US Secretary of State Antony Blinken (L) meets with Egyptian President Abdel Fattah al-Sisi in El-Alamein on August 20, 2024. (AFP)
US Secretary of State Antony Blinken (L) meets with Egyptian President Abdel Fattah al-Sisi in El-Alamein on August 20, 2024. (AFP)

Egyptian President Abdel Fattah al-Sisi warned on Tuesday of the risk of the Gaza war expanding regionally in a way "difficult to imagine" during a meeting with US Secretary of State Antony Blinken, the Egyptian presidency said. 

Blinken was in Cairo pushing for areas of possible progress on a Gaza ceasefire and hostage release deal in talks planned for later this week, with major areas of dispute left unresolved.  

Blinken arrived in Egypt from Tel Aviv, where he said Israeli Prime Minister Benjamin Netanyahu had accepted a US "bridging proposal" aimed at narrowing the gaps between the two sides after talks last week paused without a breakthrough. He urged Hamas to also accept the proposal as the basis for more talks. 

The Palestinian group has not definitively rejected the proposal, but has said it backtracks from areas previously agreed and has accused Israel and its US ally of spinning out the negotiations process in bad faith. 

In Egypt, Blinken was meeting Sisi, whose country has been helping mediate the on-off Gaza talks for months along with the US and Qatar. 

At stake is the fate of tiny, crowded Gaza, where Israel's military campaign has killed more than 40,000 people since October according to Palestinian health authorities, and of the remaining hostages being held there. 

The war in Gaza began on Oct. 7, 2023, when Hamas gunmen stormed into Israeli communities, killing around 1,200 people and abducting about 250 hostages, according to Israeli tallies. 

On Tuesday, Israel's military said it had recovered the bodies of six hostages from southern Gaza, adding that 109 hostages remained in the Palestinian territory, of whom Israel around a third are believed already to be dead. 

In Gaza, Israeli forces battled Hamas-led fighters in central and southern areas, and Palestinian health authorities said at least 12 people had been killed early on Tuesday in Israeli strikes, including on a school housing displaced people. 

Israel's military said it had struck militants in a Hamas center embedded in the school. 

Gaza's Hamas-run health ministry said on Tuesday it was still waiting for polio vaccines to arrive after the disease was discovered in the territory, where most people now live in tents or shelters without proper sanitation.
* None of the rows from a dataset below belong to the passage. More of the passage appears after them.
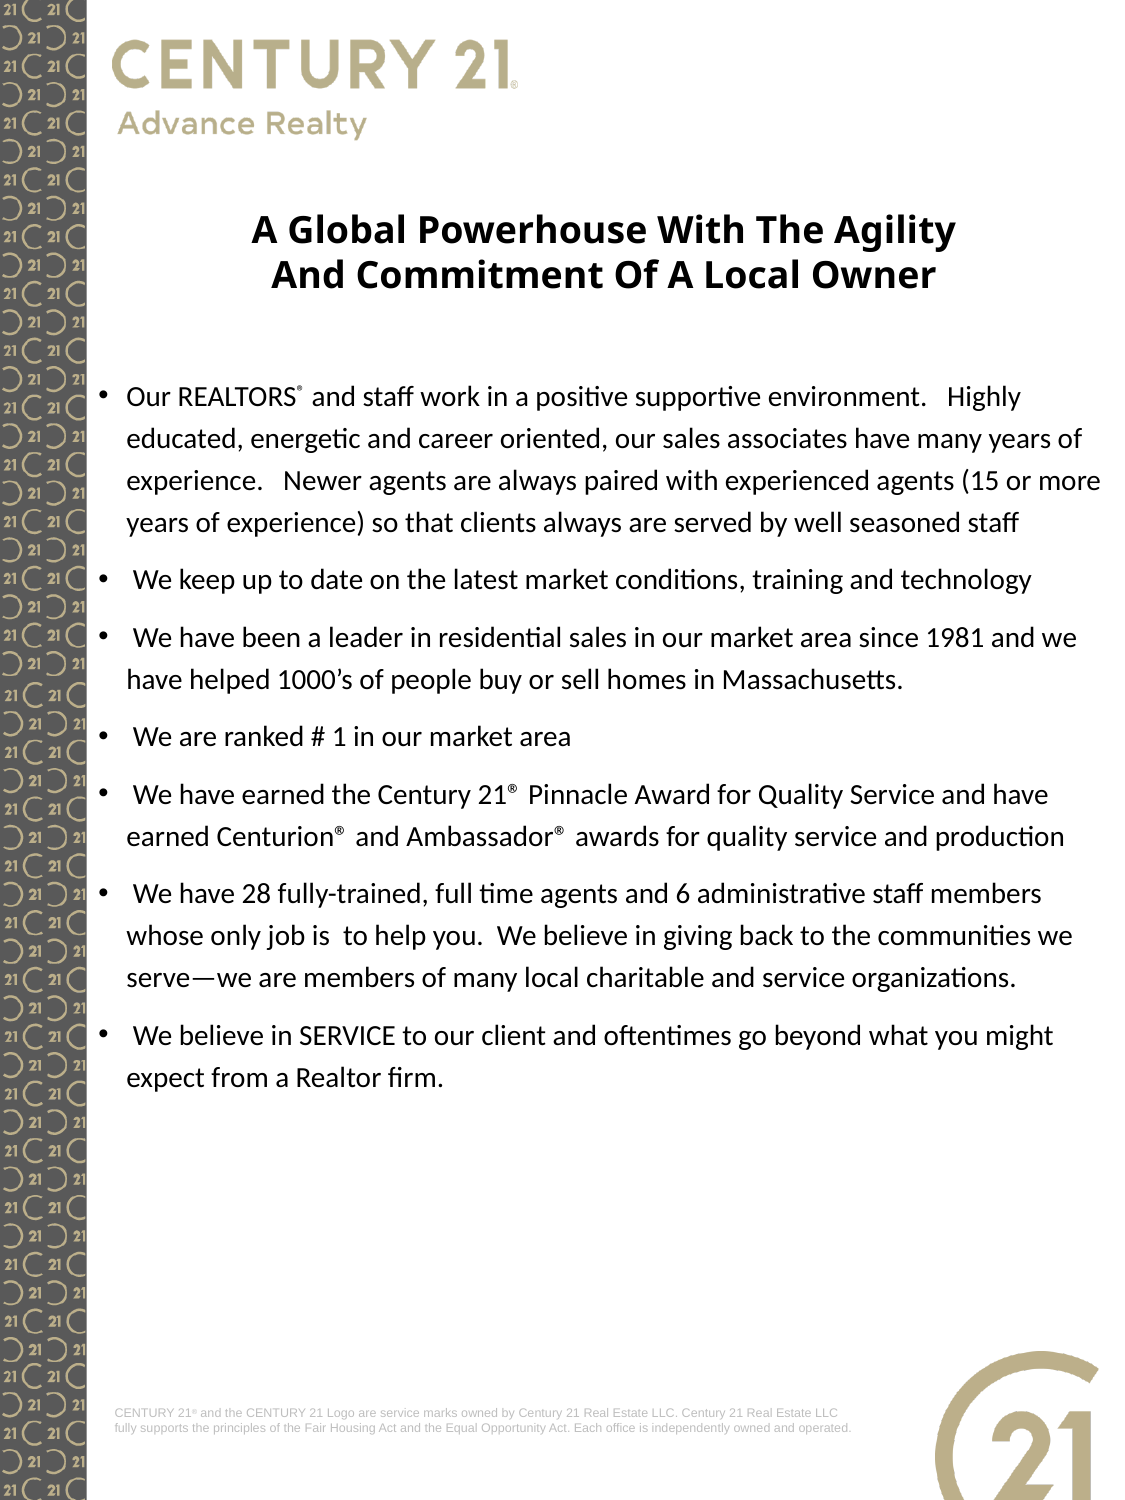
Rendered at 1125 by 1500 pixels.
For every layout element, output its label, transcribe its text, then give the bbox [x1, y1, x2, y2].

picture [0, 682, 85, 1362]
picture [0, 0, 85, 676]
picture [935, 1351, 1099, 1500]
text_box Our REALTORS® and staff work in a positive supportive environment. Highly educated, energetic and career oriented, our sales associates have many years of experience. Newer agents are always paired with experienced agents (15 or more years of experience) so that clients always are served by well seasoned staff We keep up to date on the latest market conditions, training and technology We have been a leader in residential sales in our market area since 1981 and we have helped 1000’s of people buy or sell homes in Massachusetts. We are ranked # 1 in our market area We have earned the Century 21® Pinnacle Award for Quality Service and have earned Centurion® and Ambassador® awards for quality service and production We have 28 fully-trained, full time agents and 6 administrative staff members whose only job is to help you. We believe in giving back to the communities we serve—we are members of many local charitable and service organizations. We believe in SERVICE to our client and oftentimes go beyond what you might expect from a Realtor firm. [83, 362, 1125, 1153]
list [112, 28, 518, 199]
text_box A Global Powerhouse With The Agility And Commitment Of A Local Owner [144, 198, 1064, 304]
picture [0, 1363, 85, 1500]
It echoed a call by the UN last week for a ceasefire to allow the vaccination campaign. 

PROPOSAL 

Blinken has called the latest push for a deal "probably the best, possibly the last opportunity", and said his meeting with Netanyahu was constructive, adding it was incumbent on Hamas to accept the bridging proposal. 

US officials have not spelled out what is in the proposal or how it differs from previous versions. "There are questions of implementation and making sure that it's clearly understood what each side will do to carry out its commitments," Blinken said on Monday. 
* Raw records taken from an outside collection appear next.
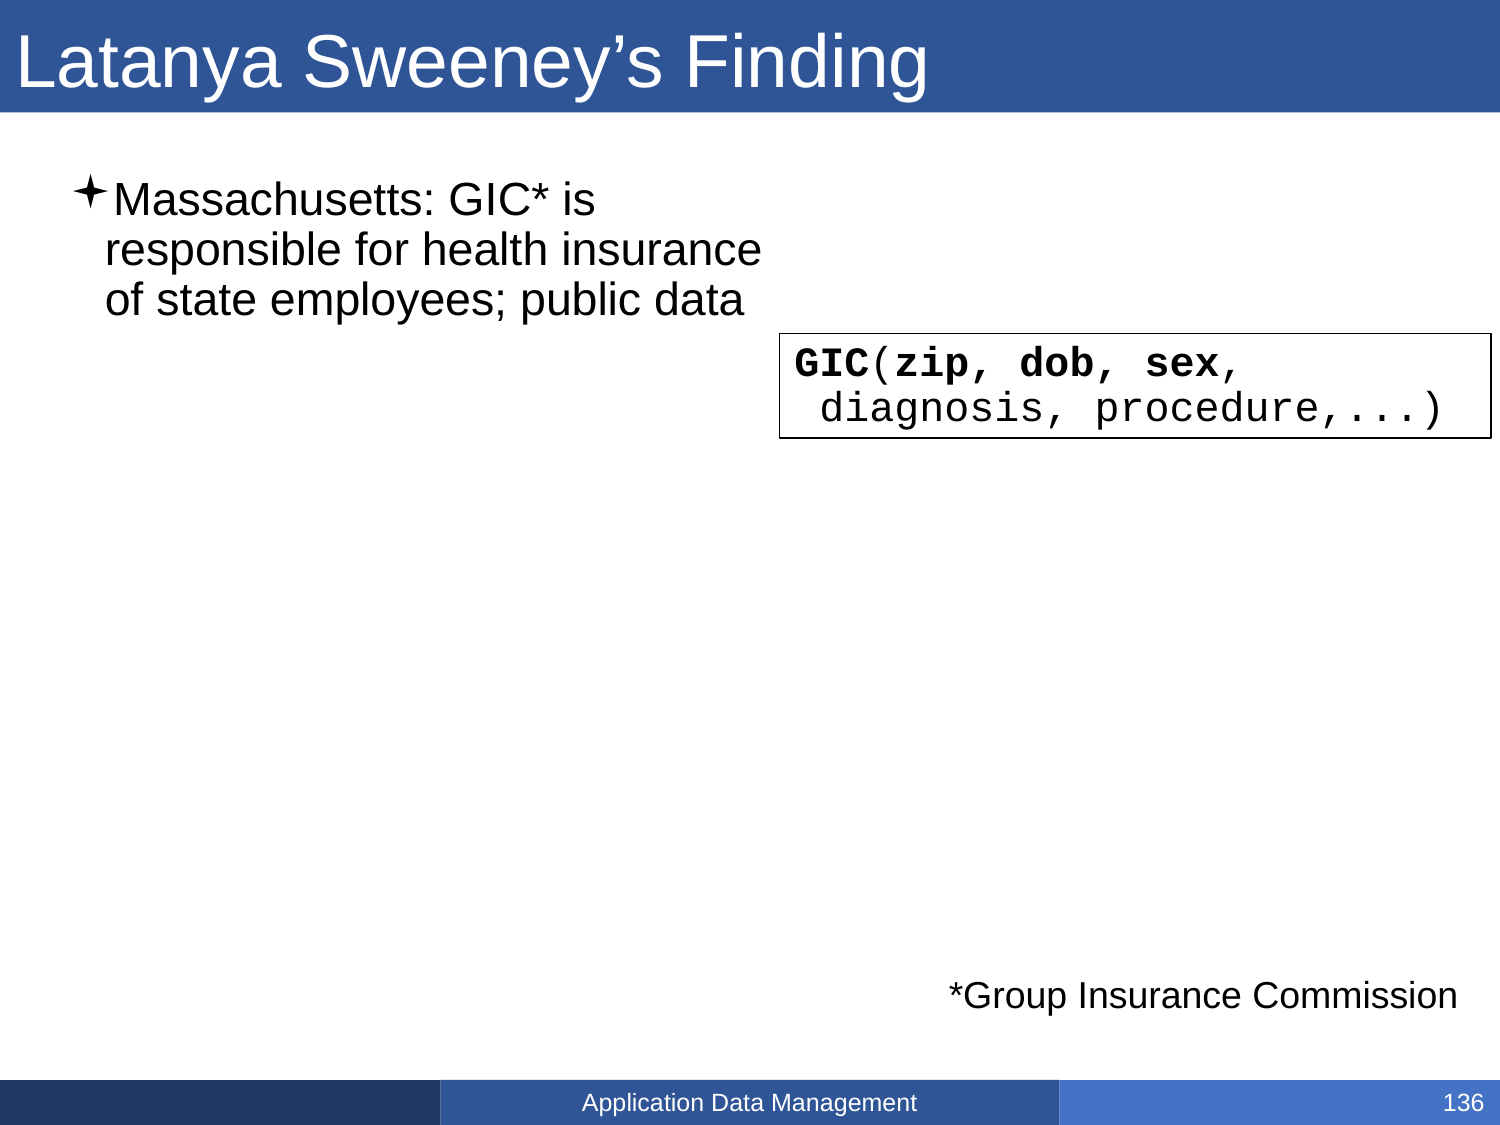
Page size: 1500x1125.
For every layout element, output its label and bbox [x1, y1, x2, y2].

list [54, 167, 782, 1024]
text_box [933, 963, 1480, 1024]
slide_number [1162, 1079, 1500, 1125]
text_box [779, 333, 1492, 439]
footer [496, 1079, 1004, 1125]
title [0, 0, 1500, 112]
Senior Hamas official Osama Hamdan criticized the latest developments, saying the US bridging proposal that Netanyahu accepted raised ambiguities because it was different from what the group had previously agreed. 

Months of on-off talks have circled the same issues, with Israel saying the war can only end with the destruction of Hamas as a military and political force and Hamas saying it will only accept a permanent, not temporary, ceasefire. 

There are disagreements over Israel's continued military presence inside Gaza, particularly along the border with Egypt, the free movement of Palestinians inside the territory, and the identity and number of prisoners to be freed in a swap. 

Egypt is particularly focused on a security mechanism for the Philadelphi Corridor, the narrow border strip between Egypt and Gaza that Israeli forces seized in May. 

Both Hamas and Egypt are opposed to Israel keeping troops there, but Netanyahu has said they are needed on the border to stop weapons being smuggled into Gaza. 

Egyptian security sources said the US has proposed an international presence in the area, a suggestion the sources said could be acceptable to Cairo if it was limited to a maximum of six months.